In early 1917, local produce was transported by bullock cart, and Confederate Estate Road was a cart track through Chew's plantation. As a private road, it was maintained by Chew. At the time, Katong remained under the jurisdiction of the Rural Board.

The municipal boundary was then extended to include Confederate Estate Road, as the municipality intended to construct a road for motor vehicles from Geylang Serai to the beach. The municipality offered to buy part of Chew's land, including Confederate Estate Road, for the project. Chew instead donated the road to the municipality. In recognition of the donation, it was renamed Joo Chiat Road.

As more people moved into the area around Joo Chiat Road, demand for housing increased. Chew divided his land into building lots, which he sold to developers who built houses, including Peranakan shophouses. The subsequent construction of some of Singapore's earliest season houses and holiday bungalows contributed to the area's development as an affluent, upper-middle-class suburb.

In 1957, Katong Presbyterian Church was built on Joo Chiat Terrace, off Joo Chiat Road. In 1971, it moved to Joo Chiat Lane.

The development of Geylang Serai in the 1960s also prompted the government to build mosques and theatres in Joo Chiat, as well as other community amenities, including a police station, schools and a health centre.

Joo Chiat Market, at the northern end of Joo Chiat Road, was an important trading centre for Malays from Malaysia, Brunei and Indonesia, who traded food, flowers and spices.

===1967–1975===
As Singapore's population grew and people moved out of the city centre, Joo Chiat's population increased. Four additional schools and a community centre were built. Joo Chiat remained an entertainment hub, with the Galaxy theatre and two new shopping centres.

===1976–1984===
Land reclamation along the East Coast began in 1966 and continued until 1985. It altered the area's physical landscape by modifying the coastline and removing Katong Jetty. Together with the construction of new high-rise housing estates in East Coast, the reclamation contributed to Joo Chiat's gradual loss of its distinct identity through a process of deterritorialisation.

The late 1970s and early 1980s also saw further road changes, with adjoining streets connected to improve access. The Taj Cinema, adjacent to the markets, was renamed the Singapura Theatre by Shaw. It later declined in popularity and closed in 1985.

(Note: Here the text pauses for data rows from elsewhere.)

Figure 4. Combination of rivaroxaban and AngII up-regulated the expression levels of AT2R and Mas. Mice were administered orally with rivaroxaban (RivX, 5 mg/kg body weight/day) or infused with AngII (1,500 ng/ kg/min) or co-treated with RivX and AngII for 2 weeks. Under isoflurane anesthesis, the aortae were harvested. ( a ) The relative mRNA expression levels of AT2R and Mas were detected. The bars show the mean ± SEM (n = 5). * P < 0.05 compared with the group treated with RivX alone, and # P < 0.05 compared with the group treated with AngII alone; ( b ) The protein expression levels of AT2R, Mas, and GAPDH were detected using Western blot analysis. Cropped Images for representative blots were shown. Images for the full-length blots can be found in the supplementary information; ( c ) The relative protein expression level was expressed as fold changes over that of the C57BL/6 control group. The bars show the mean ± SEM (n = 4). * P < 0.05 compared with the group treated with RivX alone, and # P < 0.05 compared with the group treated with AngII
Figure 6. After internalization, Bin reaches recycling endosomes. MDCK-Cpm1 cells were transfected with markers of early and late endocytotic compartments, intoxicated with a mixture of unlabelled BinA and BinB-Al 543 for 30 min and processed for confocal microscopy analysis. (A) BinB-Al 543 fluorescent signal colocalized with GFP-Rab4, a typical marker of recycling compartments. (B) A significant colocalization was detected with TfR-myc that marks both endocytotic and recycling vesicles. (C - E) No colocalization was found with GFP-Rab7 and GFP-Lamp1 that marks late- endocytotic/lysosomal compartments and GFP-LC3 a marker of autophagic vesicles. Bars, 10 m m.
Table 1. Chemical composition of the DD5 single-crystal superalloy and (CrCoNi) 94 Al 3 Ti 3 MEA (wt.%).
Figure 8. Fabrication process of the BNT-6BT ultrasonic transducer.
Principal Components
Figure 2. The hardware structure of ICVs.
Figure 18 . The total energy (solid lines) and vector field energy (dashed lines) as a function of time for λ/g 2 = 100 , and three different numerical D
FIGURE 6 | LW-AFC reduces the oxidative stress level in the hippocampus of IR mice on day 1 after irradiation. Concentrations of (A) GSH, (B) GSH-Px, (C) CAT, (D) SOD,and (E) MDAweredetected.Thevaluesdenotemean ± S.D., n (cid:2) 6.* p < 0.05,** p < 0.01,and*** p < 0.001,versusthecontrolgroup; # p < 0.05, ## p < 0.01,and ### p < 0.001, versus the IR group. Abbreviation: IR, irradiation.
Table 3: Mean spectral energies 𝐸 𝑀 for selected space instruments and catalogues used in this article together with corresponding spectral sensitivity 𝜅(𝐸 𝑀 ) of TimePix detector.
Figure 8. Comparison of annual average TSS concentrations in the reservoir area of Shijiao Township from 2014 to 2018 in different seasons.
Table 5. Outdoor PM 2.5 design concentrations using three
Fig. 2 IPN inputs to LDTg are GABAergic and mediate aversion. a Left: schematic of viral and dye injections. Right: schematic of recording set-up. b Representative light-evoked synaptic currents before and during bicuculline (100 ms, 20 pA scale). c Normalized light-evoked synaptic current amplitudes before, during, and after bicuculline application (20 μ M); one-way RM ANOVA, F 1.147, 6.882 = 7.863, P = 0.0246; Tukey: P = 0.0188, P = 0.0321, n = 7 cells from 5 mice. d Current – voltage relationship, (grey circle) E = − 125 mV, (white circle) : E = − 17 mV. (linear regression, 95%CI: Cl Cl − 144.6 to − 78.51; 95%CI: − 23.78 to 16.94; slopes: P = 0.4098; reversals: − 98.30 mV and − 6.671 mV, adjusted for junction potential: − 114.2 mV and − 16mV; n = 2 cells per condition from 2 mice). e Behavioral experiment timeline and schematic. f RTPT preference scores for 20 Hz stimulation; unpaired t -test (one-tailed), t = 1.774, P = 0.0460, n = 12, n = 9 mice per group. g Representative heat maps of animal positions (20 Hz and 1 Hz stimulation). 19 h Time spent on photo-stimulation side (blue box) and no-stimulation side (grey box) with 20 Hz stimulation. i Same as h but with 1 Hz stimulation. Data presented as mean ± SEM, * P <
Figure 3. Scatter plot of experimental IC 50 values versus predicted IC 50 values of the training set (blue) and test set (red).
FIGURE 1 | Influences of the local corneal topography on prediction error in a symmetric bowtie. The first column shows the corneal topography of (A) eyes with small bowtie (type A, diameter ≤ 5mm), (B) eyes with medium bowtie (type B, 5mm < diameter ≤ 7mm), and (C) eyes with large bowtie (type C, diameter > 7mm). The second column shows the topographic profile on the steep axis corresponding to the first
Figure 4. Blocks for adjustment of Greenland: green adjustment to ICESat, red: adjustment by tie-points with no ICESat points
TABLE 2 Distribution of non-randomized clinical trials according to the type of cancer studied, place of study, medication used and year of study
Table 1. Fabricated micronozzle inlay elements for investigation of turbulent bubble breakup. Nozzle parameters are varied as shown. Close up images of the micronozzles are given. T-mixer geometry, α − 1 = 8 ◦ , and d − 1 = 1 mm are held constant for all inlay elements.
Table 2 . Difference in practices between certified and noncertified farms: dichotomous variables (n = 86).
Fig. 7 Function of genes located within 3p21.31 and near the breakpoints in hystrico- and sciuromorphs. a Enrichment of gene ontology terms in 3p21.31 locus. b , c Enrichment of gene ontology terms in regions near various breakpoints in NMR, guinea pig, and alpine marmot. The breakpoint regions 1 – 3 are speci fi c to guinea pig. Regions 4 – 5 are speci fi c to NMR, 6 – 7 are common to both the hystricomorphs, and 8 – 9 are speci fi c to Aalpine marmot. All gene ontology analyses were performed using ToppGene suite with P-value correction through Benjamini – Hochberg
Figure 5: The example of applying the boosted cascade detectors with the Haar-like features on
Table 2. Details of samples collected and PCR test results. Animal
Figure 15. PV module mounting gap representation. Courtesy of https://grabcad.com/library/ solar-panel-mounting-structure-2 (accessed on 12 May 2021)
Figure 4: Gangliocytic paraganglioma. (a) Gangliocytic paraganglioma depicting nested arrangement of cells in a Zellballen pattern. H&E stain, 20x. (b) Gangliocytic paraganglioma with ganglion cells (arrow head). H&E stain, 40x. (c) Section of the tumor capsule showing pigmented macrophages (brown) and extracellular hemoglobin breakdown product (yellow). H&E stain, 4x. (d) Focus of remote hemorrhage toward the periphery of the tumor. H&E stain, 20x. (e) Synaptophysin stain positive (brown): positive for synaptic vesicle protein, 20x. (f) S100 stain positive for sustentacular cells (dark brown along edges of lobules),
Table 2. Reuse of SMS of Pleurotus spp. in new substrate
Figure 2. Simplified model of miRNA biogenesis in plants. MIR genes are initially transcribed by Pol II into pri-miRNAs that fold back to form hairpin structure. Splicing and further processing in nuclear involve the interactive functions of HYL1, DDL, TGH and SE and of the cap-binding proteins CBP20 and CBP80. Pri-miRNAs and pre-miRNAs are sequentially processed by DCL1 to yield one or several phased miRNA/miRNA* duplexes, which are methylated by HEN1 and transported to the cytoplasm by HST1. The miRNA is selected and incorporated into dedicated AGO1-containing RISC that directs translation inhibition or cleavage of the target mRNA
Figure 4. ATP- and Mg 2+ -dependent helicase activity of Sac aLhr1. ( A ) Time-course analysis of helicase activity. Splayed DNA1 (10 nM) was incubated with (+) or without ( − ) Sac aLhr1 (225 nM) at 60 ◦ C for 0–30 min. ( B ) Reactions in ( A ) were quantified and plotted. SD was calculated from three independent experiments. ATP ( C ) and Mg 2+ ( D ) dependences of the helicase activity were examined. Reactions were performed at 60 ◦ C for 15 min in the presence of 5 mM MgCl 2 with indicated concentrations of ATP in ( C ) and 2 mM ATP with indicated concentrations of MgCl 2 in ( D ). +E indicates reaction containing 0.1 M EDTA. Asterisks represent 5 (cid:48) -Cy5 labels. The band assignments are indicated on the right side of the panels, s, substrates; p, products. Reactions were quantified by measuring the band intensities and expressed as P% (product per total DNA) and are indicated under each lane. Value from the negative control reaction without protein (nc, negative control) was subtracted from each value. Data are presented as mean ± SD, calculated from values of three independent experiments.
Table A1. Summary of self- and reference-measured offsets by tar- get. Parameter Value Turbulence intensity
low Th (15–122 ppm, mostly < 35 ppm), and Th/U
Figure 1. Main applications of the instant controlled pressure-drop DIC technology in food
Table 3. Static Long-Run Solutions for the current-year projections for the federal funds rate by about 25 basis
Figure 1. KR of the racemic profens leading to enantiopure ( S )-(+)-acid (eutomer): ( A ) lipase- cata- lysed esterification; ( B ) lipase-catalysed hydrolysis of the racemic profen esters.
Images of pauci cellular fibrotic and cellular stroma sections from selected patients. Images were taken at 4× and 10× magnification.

In 1981, planning approval was granted for Joo Chiat Complex, which was to be built on the site of the former market. The five-storey complex cost $37 million to build and contained 138 shops and 24 offices.

===1985–1995===
As the kampongs in Geylang made way for Housing and Development Board (HDB) flats, a museum showcasing Malay life was proposed in the 1970s. The museum, Geylang Serai Malay Village, was completed in 1989 and located at the beginning of Joo Chiat Road.

=== 1995–present ===
During the economic downturn of the early 2000s, falling shophouse prices and rents led to an increase in the number of karaoke lounges, massage parlours and pubs in Joo Chiat. Some hotels began offering rooms by the hour, contributing to an increase in vice-related activity. By 2005, the area had 44 pubs, 38 massage parlours and eight hotels, and had gained a reputation as a red-light district. Following action by residents and changes in government policy, these numbers had fallen by 2010 to 26 pubs, three massage parlours and six hotels.

In 2011, Joo Chiat was designated Singapore's first Heritage Town, partly in recognition of efforts to promote its Peranakan culture.

In 2014, Lucky Shophouse, formerly Lucky Bookstore, at 125 Joo Chiat Road received a Jury Commendation for Innovation at the UNESCO Asia-Pacific Awards for Cultural Heritage Conservation.

==Food==
Joo Chiat has a variety of eateries, including the Red House Bakery and Chin Mee Chin Confectionery. Since 2014, the area's dining scene has diversified, with Western-style cafés and restaurants opening along Joo Chiat Road. Although traditionally associated with Peranakan cuisine, the area now has restaurants serving cuisines from various regions.